● DIRECTIVE
Scan the lines below for the word "Martin". Copy each line you find it in.

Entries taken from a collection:
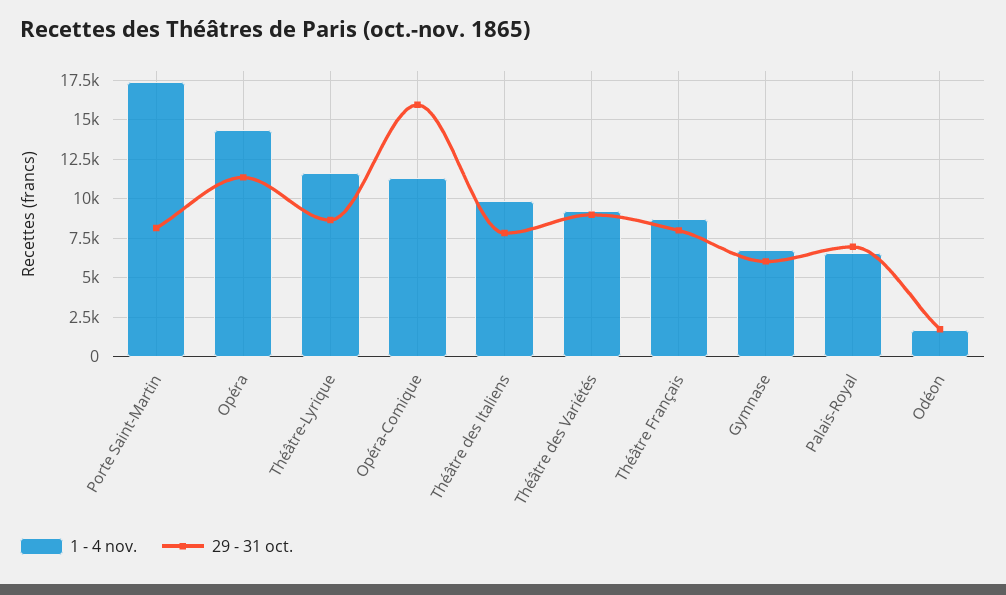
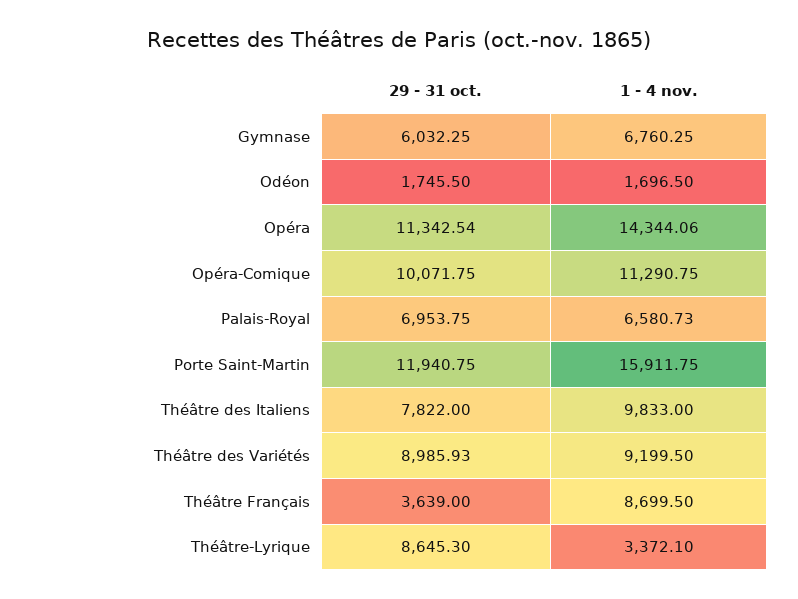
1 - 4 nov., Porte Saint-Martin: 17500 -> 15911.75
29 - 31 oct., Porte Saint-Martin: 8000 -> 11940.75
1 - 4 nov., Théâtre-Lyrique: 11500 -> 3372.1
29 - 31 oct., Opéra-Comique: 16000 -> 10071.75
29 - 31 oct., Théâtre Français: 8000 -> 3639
--
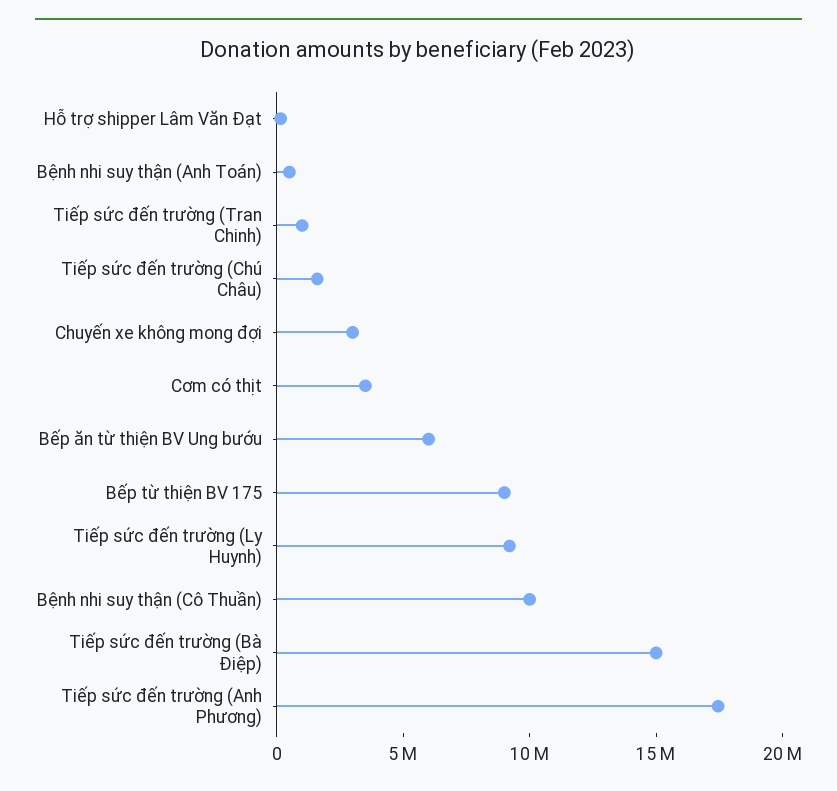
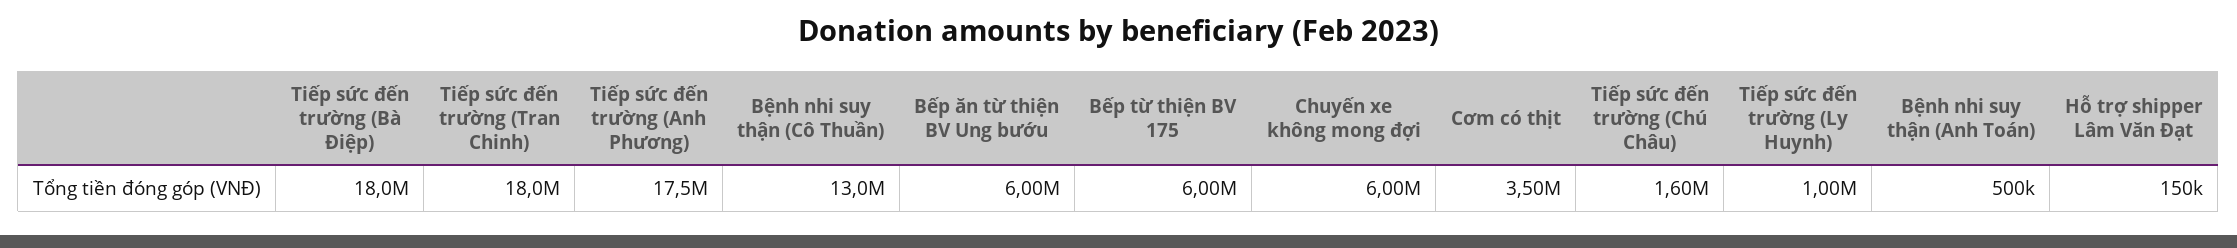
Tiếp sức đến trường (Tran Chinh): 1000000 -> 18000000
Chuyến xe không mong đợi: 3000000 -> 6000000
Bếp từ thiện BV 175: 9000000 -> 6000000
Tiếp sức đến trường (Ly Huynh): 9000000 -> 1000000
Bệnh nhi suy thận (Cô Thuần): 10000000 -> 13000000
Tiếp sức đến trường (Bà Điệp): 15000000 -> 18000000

● THE ANSWER
1 - 4 nov., Porte Saint-Martin: 17500 -> 15911.75
29 - 31 oct., Porte Saint-Martin: 8000 -> 11940.75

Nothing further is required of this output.